What you will do:
Without any pictures, output the records exactly as they are.

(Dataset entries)
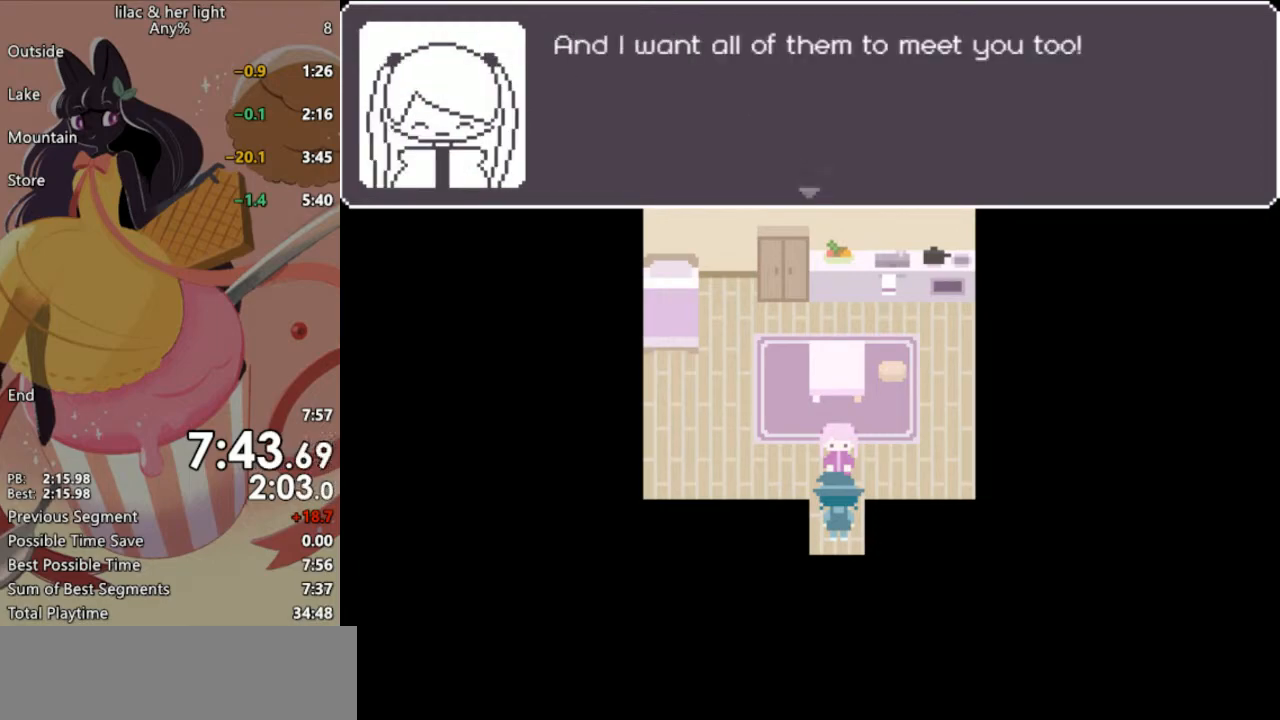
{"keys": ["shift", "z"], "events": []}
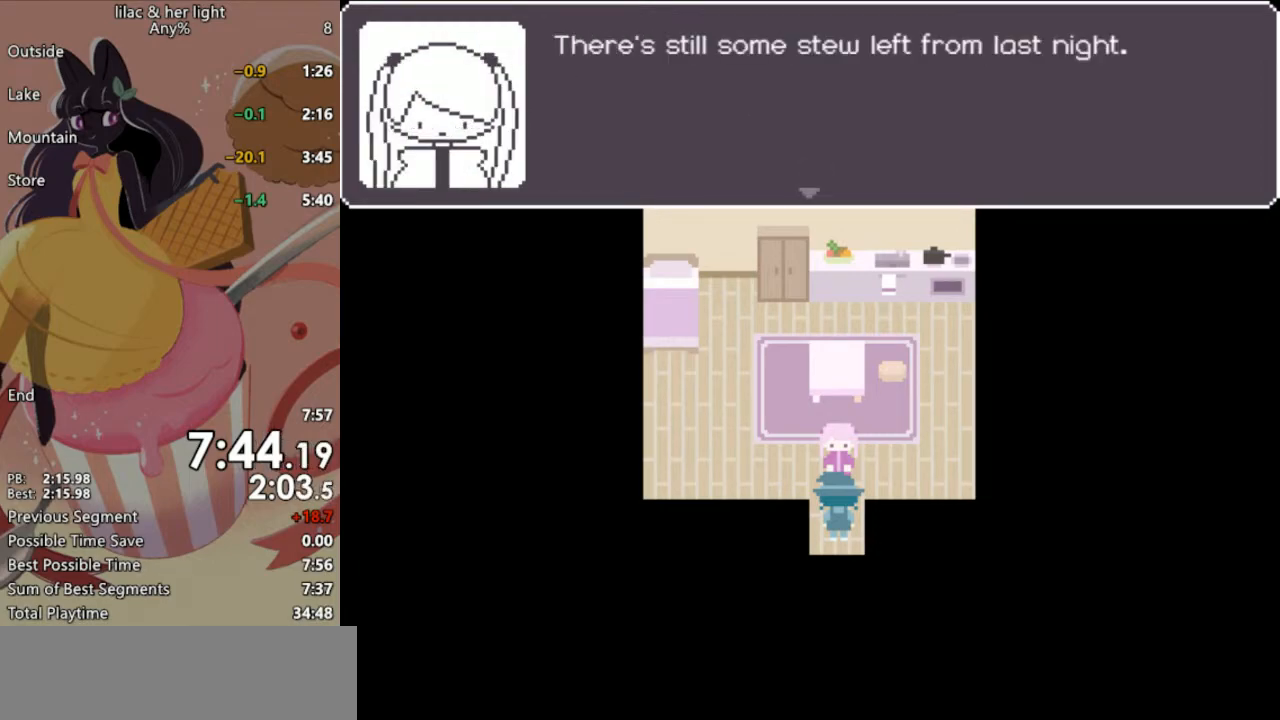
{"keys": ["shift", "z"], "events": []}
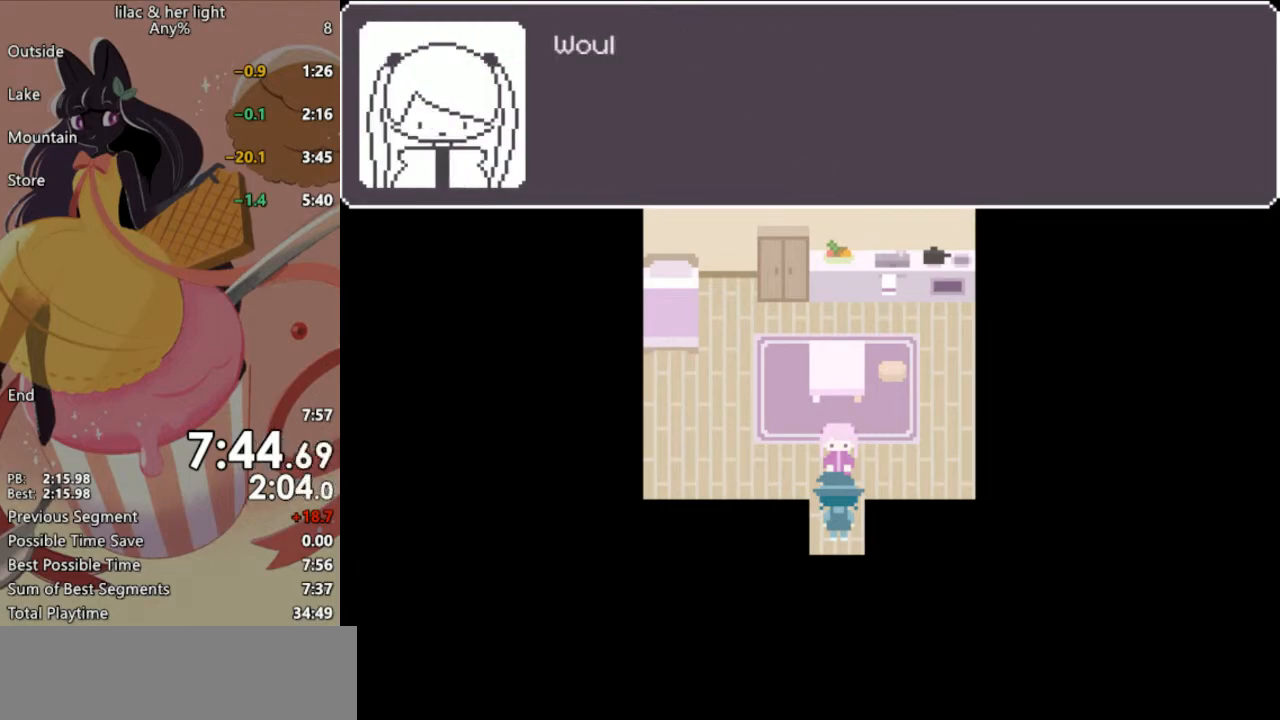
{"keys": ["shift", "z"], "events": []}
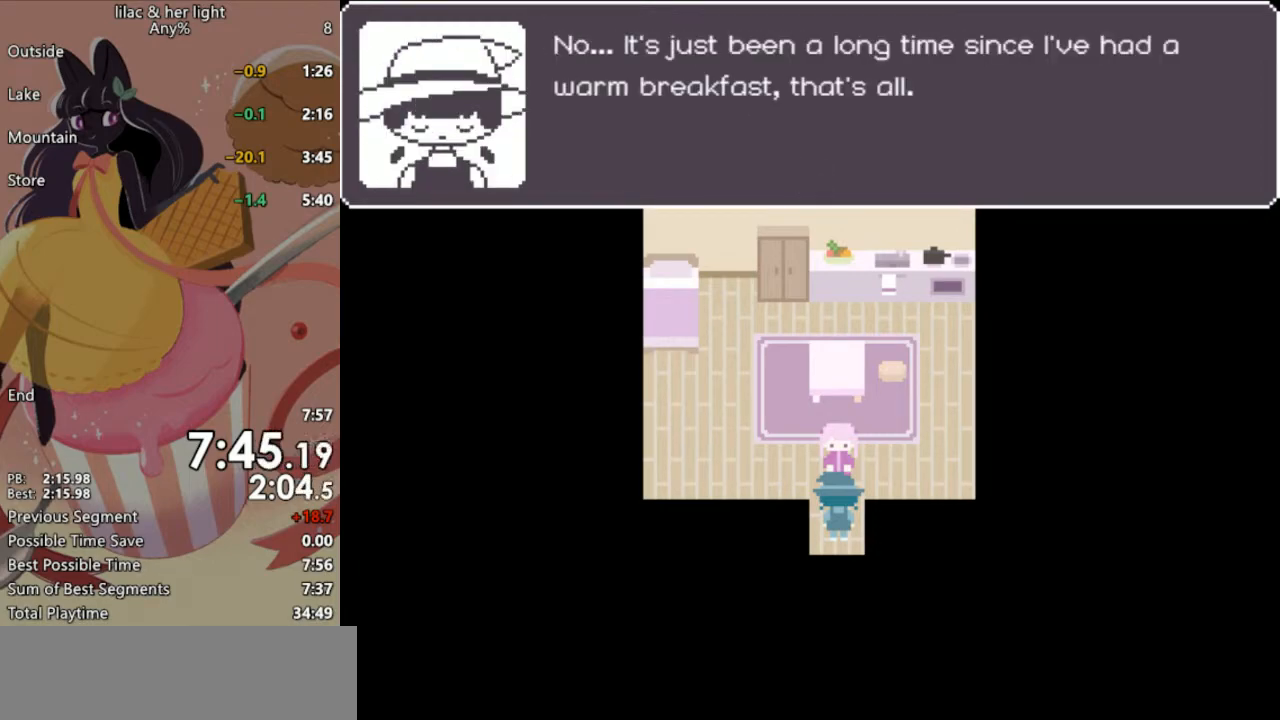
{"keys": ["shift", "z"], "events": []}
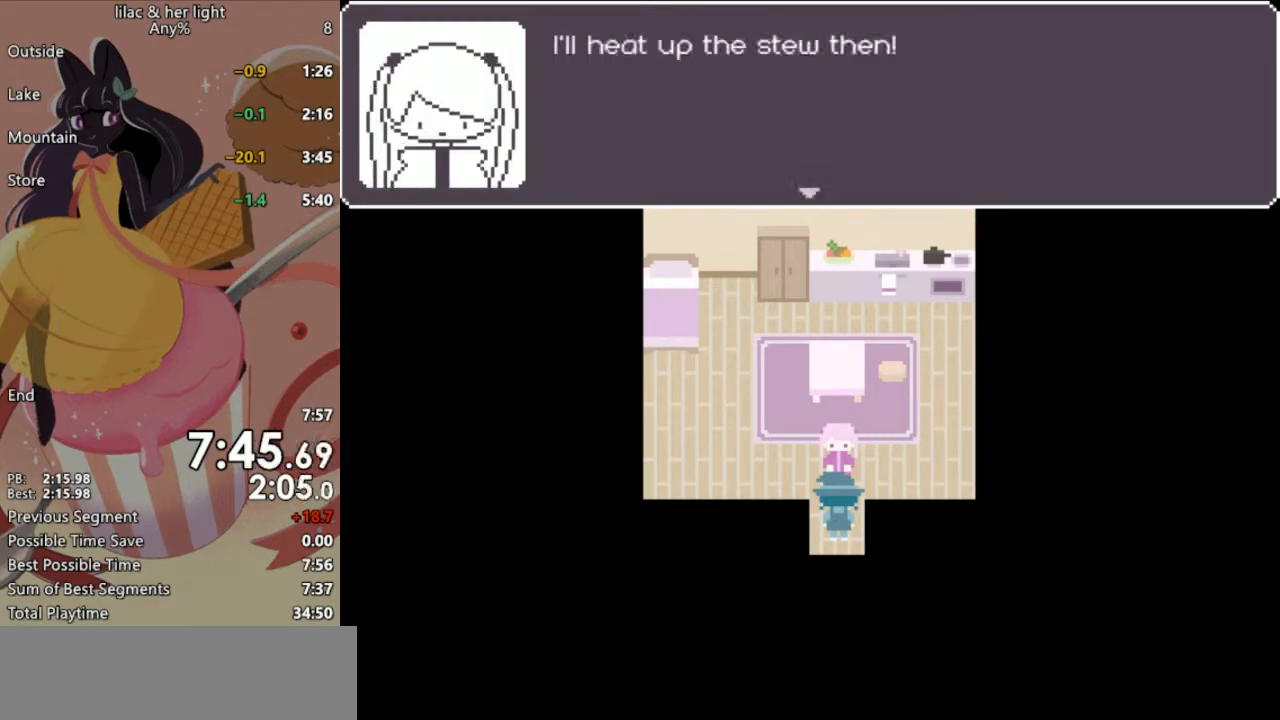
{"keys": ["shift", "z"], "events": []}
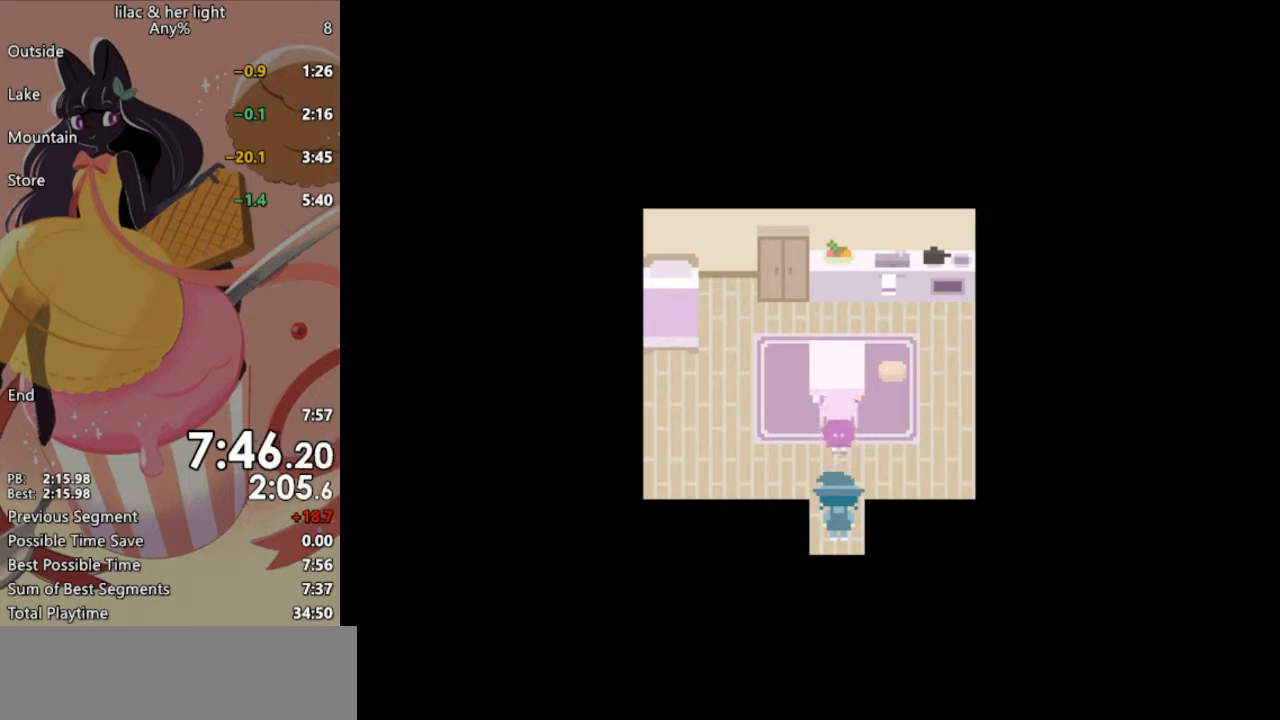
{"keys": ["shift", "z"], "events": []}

Output for this task:
{"keys": ["shift", "z"], "events": []}
{"keys": ["shift", "z"], "events": []}
{"keys": ["shift", "z"], "events": []}
{"keys": ["shift", "z"], "events": []}
{"keys": ["shift", "z"], "events": []}
{"keys": ["shift", "z"], "events": []}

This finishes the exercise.